As a proud Starbucks gold star member, I rarely miss a special. I hopped on board the Unicorn Frappuccino trend, completed my Bingo board in 4 days (and with the least possible number of transactions), and frequently receive notifications from all my money saving apps that I'm "spending more than the average on Starbucks" like leave me alone, you don't know my life.

So when I heard about the Crystal Ball Frappuccino, I was intrigued. The promotional material didn't provide much information, relying instead on the "magical" factor of different colored sprinkles. It was an inefficient marketing technique so of course, it worked. What can I say, I was curious.

I bit the bullet and bought the drink. Like any of the frappuccinos, it cost me more than $5 and it came out looking fun, swirled white with green with sugary green sprinkles on top. Upon the first sip, I was not impressed. I wasn't surprised either, but I wasn't impressed.

It tasted like an artificial peach-flavored sugar explosion in my mouth, like the perfect frappuccino to try if you're 12-years-old and you're at the mall with your friends and you've never had coffee before. It was sugary, sweet, a hint of fruity, creamy, and brought me back to the middle school days of Vanilla Bean and Strawberries & Creme frappuccinos.

But given that I'm not 12-years-old, it reminded me of some other things. It tasted like the cheapest peach vodka we could find to mix with orange juice in the basement after junior prom.
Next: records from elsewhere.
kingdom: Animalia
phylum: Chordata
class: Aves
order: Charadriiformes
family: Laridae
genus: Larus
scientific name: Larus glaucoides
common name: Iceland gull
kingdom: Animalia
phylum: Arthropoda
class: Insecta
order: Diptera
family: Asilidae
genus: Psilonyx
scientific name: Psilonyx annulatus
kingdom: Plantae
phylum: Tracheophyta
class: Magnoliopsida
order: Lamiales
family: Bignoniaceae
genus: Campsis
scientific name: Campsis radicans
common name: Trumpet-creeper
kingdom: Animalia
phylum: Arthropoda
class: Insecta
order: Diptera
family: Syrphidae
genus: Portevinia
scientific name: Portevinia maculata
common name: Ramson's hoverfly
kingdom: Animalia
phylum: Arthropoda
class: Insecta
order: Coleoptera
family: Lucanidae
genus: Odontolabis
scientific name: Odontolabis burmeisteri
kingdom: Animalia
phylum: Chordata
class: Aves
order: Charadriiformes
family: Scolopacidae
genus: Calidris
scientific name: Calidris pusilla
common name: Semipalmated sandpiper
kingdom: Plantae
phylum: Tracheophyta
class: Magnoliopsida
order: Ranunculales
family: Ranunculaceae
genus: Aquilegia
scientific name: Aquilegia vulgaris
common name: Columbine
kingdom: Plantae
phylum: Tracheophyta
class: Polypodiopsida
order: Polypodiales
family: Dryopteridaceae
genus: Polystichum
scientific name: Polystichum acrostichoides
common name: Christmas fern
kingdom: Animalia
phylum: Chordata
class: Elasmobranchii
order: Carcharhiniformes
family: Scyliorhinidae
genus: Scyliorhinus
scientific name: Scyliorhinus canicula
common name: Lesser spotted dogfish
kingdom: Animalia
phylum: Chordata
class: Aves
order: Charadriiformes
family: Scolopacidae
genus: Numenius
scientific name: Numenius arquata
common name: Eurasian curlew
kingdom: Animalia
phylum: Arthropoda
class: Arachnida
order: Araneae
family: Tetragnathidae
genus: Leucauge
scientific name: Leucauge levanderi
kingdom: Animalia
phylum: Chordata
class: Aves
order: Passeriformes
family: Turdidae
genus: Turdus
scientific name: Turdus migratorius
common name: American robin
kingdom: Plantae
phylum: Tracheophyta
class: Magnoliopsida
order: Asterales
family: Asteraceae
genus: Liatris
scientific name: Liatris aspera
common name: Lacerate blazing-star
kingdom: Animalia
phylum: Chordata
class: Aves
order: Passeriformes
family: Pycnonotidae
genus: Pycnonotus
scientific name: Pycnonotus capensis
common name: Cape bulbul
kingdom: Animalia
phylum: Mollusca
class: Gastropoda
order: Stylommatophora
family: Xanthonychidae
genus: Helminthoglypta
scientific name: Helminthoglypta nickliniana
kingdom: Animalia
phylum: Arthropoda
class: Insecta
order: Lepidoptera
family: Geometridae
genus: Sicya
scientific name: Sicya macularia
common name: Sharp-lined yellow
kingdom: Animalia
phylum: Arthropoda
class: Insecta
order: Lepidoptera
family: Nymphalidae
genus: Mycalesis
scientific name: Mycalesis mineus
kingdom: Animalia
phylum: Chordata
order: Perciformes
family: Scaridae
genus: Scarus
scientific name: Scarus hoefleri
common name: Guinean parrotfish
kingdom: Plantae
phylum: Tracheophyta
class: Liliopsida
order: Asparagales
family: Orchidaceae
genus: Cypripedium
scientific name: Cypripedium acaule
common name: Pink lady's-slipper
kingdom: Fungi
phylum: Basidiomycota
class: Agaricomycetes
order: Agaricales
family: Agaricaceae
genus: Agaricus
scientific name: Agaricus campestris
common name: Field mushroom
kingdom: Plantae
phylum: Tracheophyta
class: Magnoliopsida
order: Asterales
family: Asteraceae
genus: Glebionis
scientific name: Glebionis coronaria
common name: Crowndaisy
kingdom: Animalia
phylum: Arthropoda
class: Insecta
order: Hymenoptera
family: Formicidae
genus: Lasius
The association was almost enough to make me sick and the traumatic memory that it brought back was far from welcome.

As someone who has a paper due in a couple hours and a final exam in the morning that has not even been addressed yet, it tasted like a painful lack of caffeine and also a sugar-induced headache.

Did I finish it? Of course I did. I'm not going to pay nearly $6 for a drink I'm not going to drink (it was nonfat mom and dad, don't worry). But I feel like, again, Starbucks missed the mark with this "special" drink.

It's basically peaches and cream flavored, plus more sugar with the sprinkles, food coloring, and whipped cream. Whether or not it contains caffeine, I don't really know, but I'd be willing to bet it doesn't. What it does contain though is a lot of sugar, quite a bit of disappointment, and absolutely no intention to try it again.

It's pretty, it's cute, and it's fun. That plus the marketing technique and the target audience of preteens will probably make it do pretty well. But on behalf of sleep-deprived, caffeine-addicted college students everywhere, if the next special Starbucks drink could actually contain coffee and fewer rainbows and magic, that'd be great.